=== EXCERPTED TEXT ===

Social isolation is becoming more prevalent in our lives and the lives of our loved ones. And during the holidays, feelings of loneliness, isolation, and depression can be magnified.
A recent study by McPherson et al showed that Americans have one-third fewer friends than they did twenty years ago. The end result is that over the past two decades our social isolation has significantly increased and affects our overall wellbeing and those that we care about. Why is this happening?
In my opinion, part of this phenomenon is linked to our technology obsession--such as computers, Blackberrys, and video games. None of us leave these electronic devices for more than a few hours during the day, so then who has the time or energy to talk face to face with others? Maybe this is why these blog sites are so popular because you can reach so many people and express your opinion without worrying about anyone's response. If you have these same discussions face to face with people that are in your family, your friends, your neighborhood, your workplace, your place of worship, where will it lead? Human interaction and intimacy is more limited and so much safer in the technology-world. Believe me, I know how wonderful technology is in our lives and that it does help us to communicate anywhere we want as frequently as we want but it's the quality of that communication that concerns me. I'm equally guilty of this obsession and I have to consciously tell myself to disconnect to be available to others in my life. And it's not easy.

=== DATA PROVIDED ===

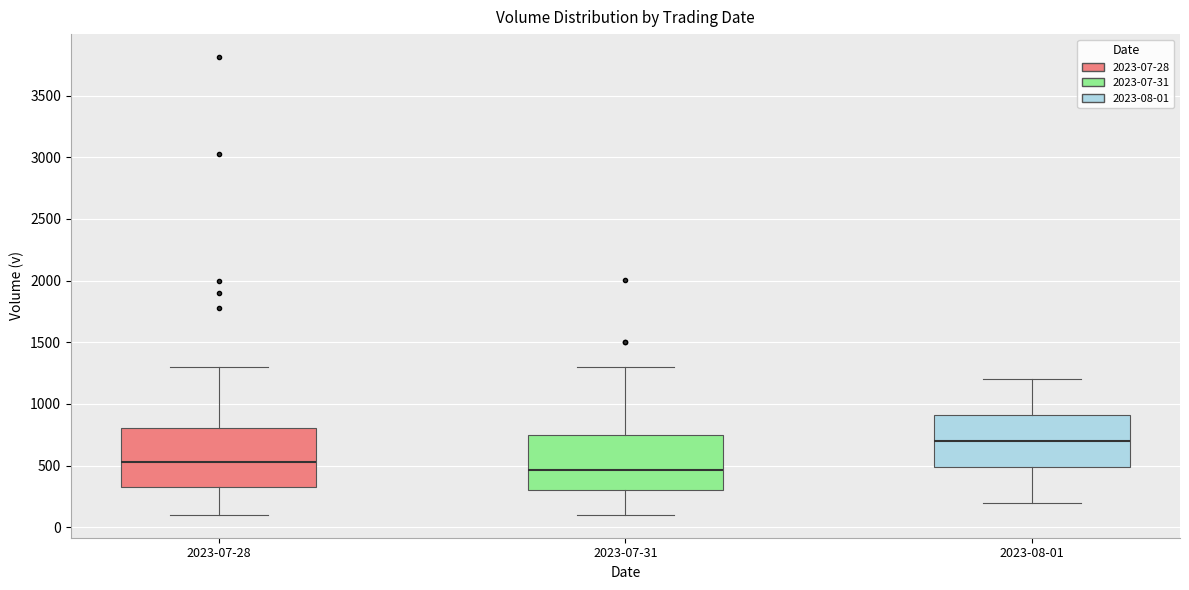

Reading left to right, read every box against the y-axis: the position of its median line, the range the box covers, and the ends of its whiskers. The values are not printed on the chart, so give them approximately, as read against the axis.

2023-07-28: median 550, box 350 to 800, whiskers 100 to 1300
2023-07-31: median 450, box 300 to 750, whiskers 100 to 1300
2023-08-01: median 700, box 500 to 900, whiskers 200 to 1200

===

### [TO-DO ITEM A]
Translate this sentence from the passage on social isolation into Spanish: "Human interaction and intimacy is more limited and so much safer in the technology-world."
### [TO-DO ITEM B]
According to the passage on social isolation, what did the study by McPherson et al show?
### [TO-DO ITEM C]
Write out the passage on social isolation, starting with "Social isolation is" and going on through "is this happening?", and replace "holidays" with "winter months".
The listing comes from another source.

### [YOUR SOLUTION A]
La interacción humana y la intimidad son más limitadas y mucho más seguras en el mundo de la tecnología.

### [YOUR SOLUTION B]
Americans have one-third fewer friends than they did twenty years ago.

### [YOUR SOLUTION C]
Social isolation is becoming more prevalent in our lives and the lives of our loved ones. And during the winter months, feelings of loneliness, isolation, and depression can be magnified.
A recent study by McPherson et al showed that Americans have one-third fewer friends than they did twenty years ago. The end result is that over the past two decades our social isolation has significantly increased and affects our overall wellbeing and those that we care about. Why is this happening?